Les représentants des grandes entreprises ne cachent pas leur opposition résolue à la proposition de loi, et semblent avoir l’oreille d’une partie du gouvernement. Où en est-on politiquement quant à la possibilité de son adoption ?

C’est une loi qui peut rassembler la majorité. Elle est soutenue par quatre groupes parlementaires. Ce qui est une bonne nouvelle dans la situation actuelle. Nous pensons que son examen par l’Assemblée pourra avoir lieu d’ici la fin de l’année.
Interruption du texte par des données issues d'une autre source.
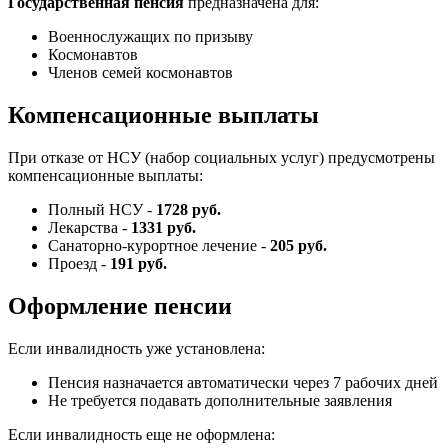
Государственная пенсия
предназначена для:
Военнослужащих по призыву
Космонавтов
Членов семей космонавтов
Компенсационные выплаты
При отказе от НСУ (набор социальных услуг) предусмотрены
компенсационные выплаты:
Полный НСУ -
1728 руб.
Лекарства -
1331 руб.
Санаторно-курортное лечение -
205 руб.
Проезд -
191 руб.
Оформление пенсии
Если инвалидность уже установлена:
Пенсия назначается автоматически через 7 рабочих дней
Не требуется подавать дополнительные заявления
Если инвалидность еще не оформлена:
Cette proposition de loi ne vient-elle pas à contre-courant au vu de la politique économique actuelle du gouvernement, qui multiplie les concessions aux entreprises ? Nous avons l’impression que celui-ci attend tout de « l’entreprise » (conçue en un sens très réducteur), au détriment de cette « autre économie » qui fait partie de la tradition de la gauche : coopératives, économie sociale et solidaire, associations, services publics…
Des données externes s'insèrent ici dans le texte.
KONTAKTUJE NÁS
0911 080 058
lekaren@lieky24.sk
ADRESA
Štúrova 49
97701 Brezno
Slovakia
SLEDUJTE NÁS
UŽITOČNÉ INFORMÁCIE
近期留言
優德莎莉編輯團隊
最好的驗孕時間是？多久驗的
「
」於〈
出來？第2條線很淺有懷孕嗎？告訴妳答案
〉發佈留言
Il faut nuancer. Ce gouvernement a fait adopter plusieurs lois qui constituent des avancées très importantes pour cette autre économie dont vous parlez. Il suffit de penser aux lois Hamon sur la consommation et sur l’économie sociale et solidaire, ou à la loi d’avenir agricole. Malheureusement, ce n’est pas ce qui est le plus audible aujourd’hui. On entend surtout un discours anti-impôts, un discours sur la compétition. On prend ainsi le risque de la régression sur le plan culturel. Tout ceci est en train de ruiner l’espérance des gens, comme l’ont montré les élections européennes.
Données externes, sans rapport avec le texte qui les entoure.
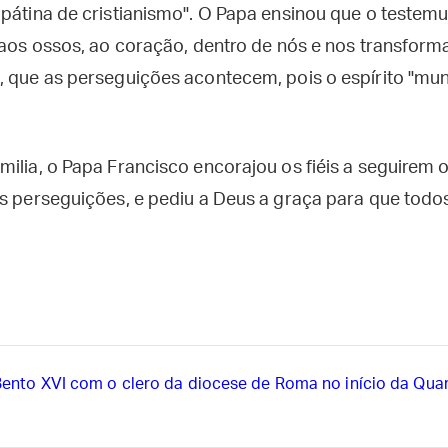
 pátina de cristianismo". O Papa ensinou que o testemu
 aos ossos, ao coração, dentro de nós e nos transforma"
, que as perseguições acontecem, pois o espírito "mun
milia, o Papa Francisco encorajou os fiéis a seguirem
as perseguições, e pediu a Deus a graça para que to
ento XVI com o clero da diocese de Roma no início da Qu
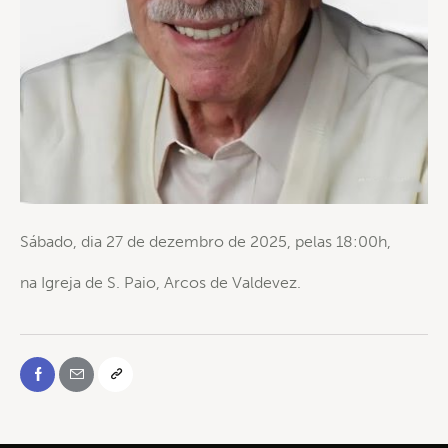
Sábado, dia 27 de dezembro de 2025, pelas 18:00h,
na Igreja de S. Paio, Arcos de Valdevez.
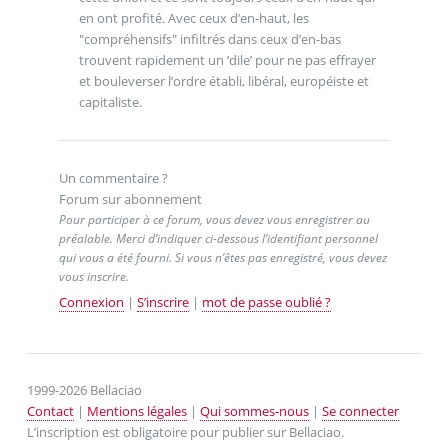
en ont profité. Avec ceux d’en-haut, les
"compréhensifs" infiltrés dans ceux d’en-bas
trouvent rapidement un ’dile’ pour ne pas effrayer
et bouleverser l’ordre établi, libéral, européiste et
capitaliste.
Un commentaire ?
Forum sur abonnement
Pour participer à ce forum, vous devez vous enregistrer au
préalable. Merci d’indiquer ci-dessous l’identifiant personnel
qui vous a été fourni. Si vous n’êtes pas enregistré, vous devez
vous inscrire.
Connexion
|
S’inscrire
|
mot de passe oublié ?
1999-2026 Bellaciao
Contact
|
Mentions légales
|
Qui sommes-nous
|
Se connecter
L’inscription est obligatoire pour publier sur Bellaciao.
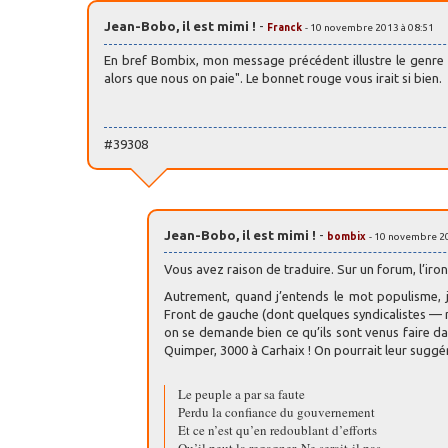
Jean-Bobo, il est mimi !
-
Franck
- 10 novembre 2013 à 08:51
En bref Bombix, mon message précédent illustre le genre de
alors que nous on paie". Le bonnet rouge vous irait si bien.
#39308
Jean-Bobo, il est mimi !
-
bombix
- 10 novembre 2
Vous avez raison de traduire. Sur un forum, l’iron
Autrement, quand j’entends le mot populisme, j
Front de gauche (dont quelques syndicalistes — m
on se demande bien ce qu’ils sont venus faire d
Quimper, 3000 à Carhaix ! On pourrait leur sugg
Le peuple a par sa faute
Perdu la confiance du gouvernement
Et ce n’est qu’en redoublant d’efforts
Qu’il peut la regagner. Ne serait-il pas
En même temps qu’un effort de rigueur sur les finances publiques dans la mesure où c’était nécessaire, la gauche aurait pu aussi chercher à mobiliser les forces citoyennes du pays, celles de l’économie sociale et solidaire, du milieu associatif, et même de certains milieux d’entrepreneurs. Beaucoup de Français sont déjà dans des choix de vie de ce type. Moi-même, je suis membre d’une coopérative agricole. Il y a une prise de conscience grandissante de l’impasse du modèle consumériste actuel. Mais au lieu de demander à cette France innovante de se positionner en acteurs de changement, nous essayons vainement de montrer que nous sommes les « bons élèves » de l’austérité, sans chercher à mettre en avant un modèle alternatif de développement.

Le Conseil des droits de l’homme de l’Onu vient de lancer un processus pour élaborer des normes internationales contraignantes sur la responsabilité des multinationales en matière de droits humains. Que pensez-vous de la position de la France qui, comme toute l’Union européenne, a voté contre ce processus ?

Je n’ai pas connaissance de tous les termes du débat, mais je suis a priori favorable à un tel processus, et je souhaite que la position de la France ne soit pas définitive.